Committee discloses truth about missing millions

National, Normal
Source:

The National, Friday, 27th May 2011

By FRANK SENGE KOLMA
THE system of trust accounts into which millions of kina has been parked since 2006 has failed to ensure the proper and lawful handling of public monies or to effect government policy, the Public Accounts Committee has reported to parliament.
This had result in failed development and service delivery, it said.
Accounting of trust accounts in which some K6 billion of excess money from high commodity prices were kept and spent had collapsed by 2007 and had not improved to this year.
PNG may never know how much exactly these windfall gains had evaporated since the last of these funds were expended in 2009.
The PAC reported widespread and significant misconduct, misappropriation and defalcation by trustees or signatories across the whole span of government from national agencies right down to the district level.

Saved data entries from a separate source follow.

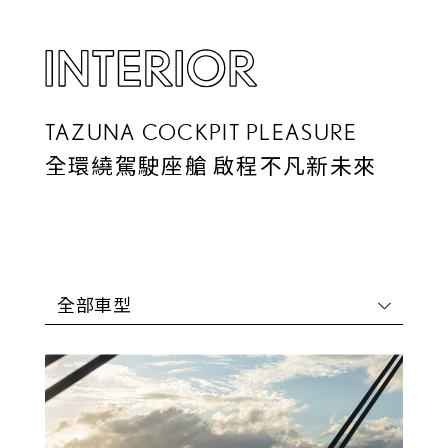
TAZUNA COCKPIT PLEASURE
全環繞駕駛座艙 啟程不凡新未來
全部車型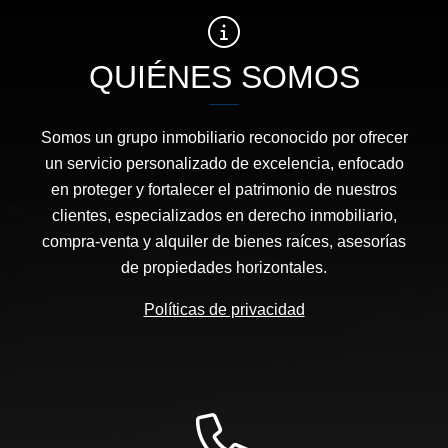
QUIÉNES SOMOS
Somos un grupo inmobiliario reconocido por ofrecer
un servicio personalizado de excelencia, enfocado
en proteger y fortalecer el patrimonio de nuestros
clientes, especializados en derecho inmobiliario,
compra-venta y alquiler de bienes raíces, asesorías
de propiedades horizontales.
Políticas de privacidad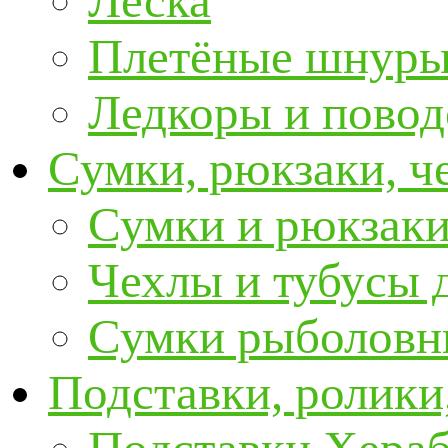
Леска
Плетёные шнур
Ледкоры и пово
Сумки, рюкзаки, ч
Сумки и рюкзаки
Чехлы и тубусы 
Сумки рыболовн
Подставки, ролики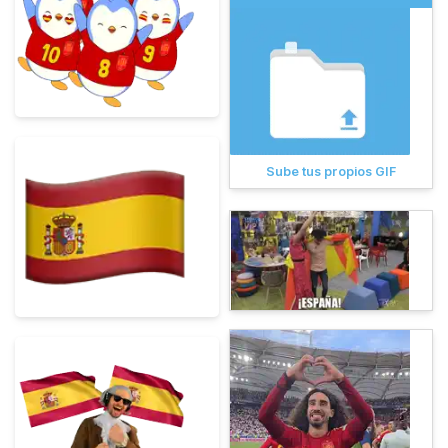
Sube tus propios GIF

Not one agency of government complied with all trust accounting requirements and almost all obeyed none of the requirements and this situation still prevailed this year.
Among others, the PAC listed the following:
.Trust managers regularly breached their duties and
obligations with no fear of
detection or punishment;
.There was no reliable register of trust, accounts, bank accounts, trust instruments or monies held in the accounts;
.Neither the PAC nor the government knew or could ascertain the number of trust accounts, the amount of money in them, the true balance of trust accounts, the identity of trustees, the terms of trust instruments or any other incident of the trusts;
.Trust accounts were regularly overdrawn – a legal impossibility;
.Departments responsible for service delivery, co-ordination, development and applying appropriated monies for these purposes had failed to do so and treated trust monies as they pleased – often acting on political direction or pressure;
.Trust accounts which had been closed and which had been unused for years were still operating;
. Trust accounts recorded as having nil balance actually had funds at the bank while accounts which purportedly had balances actually had nil balance; and
. By 2007 the Finance Department had engaged in illegal, unconstitutional and significant mishandling and application of trust accounts and funds under its control.

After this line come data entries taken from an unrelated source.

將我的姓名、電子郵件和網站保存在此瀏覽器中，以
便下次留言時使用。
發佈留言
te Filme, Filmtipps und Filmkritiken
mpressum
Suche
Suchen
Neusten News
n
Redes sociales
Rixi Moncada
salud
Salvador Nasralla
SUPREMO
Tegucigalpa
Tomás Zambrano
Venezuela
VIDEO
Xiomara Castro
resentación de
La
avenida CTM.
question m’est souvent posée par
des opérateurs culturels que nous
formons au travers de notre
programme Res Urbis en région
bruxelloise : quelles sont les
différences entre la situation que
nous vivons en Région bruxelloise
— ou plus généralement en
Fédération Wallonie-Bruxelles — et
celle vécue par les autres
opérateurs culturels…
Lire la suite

The list of failures ran on so much so that the PAC reported that it, the auditor-general and fiscal good governance had been held hostage to intentional, planned and deliberate refusal by government bodies to act lawfully and to account properly.
The committee recommended that the government should embark urgently on a programme of training and capacity building for officers charged with handling and applying public monies.
It further recommended the establishment of training colleges and ongoing courses of training and retraining throughout the country.
“This misconduct has been so significant that it has derailed national service delivery and national development and very largely rendered government impotent to effect
its plans and policies,” the  PAC report into the 2007 public accounts stated.
“In many ways, this single collapse of accountability has, and continues to, impoverish and margi­nalise many of our citizens through failed health, education and other service provision.”
The committee recommended to parliament to reassert the full financial systems for the benefit of all ci­tizens who own the money collected and is spent by government every year.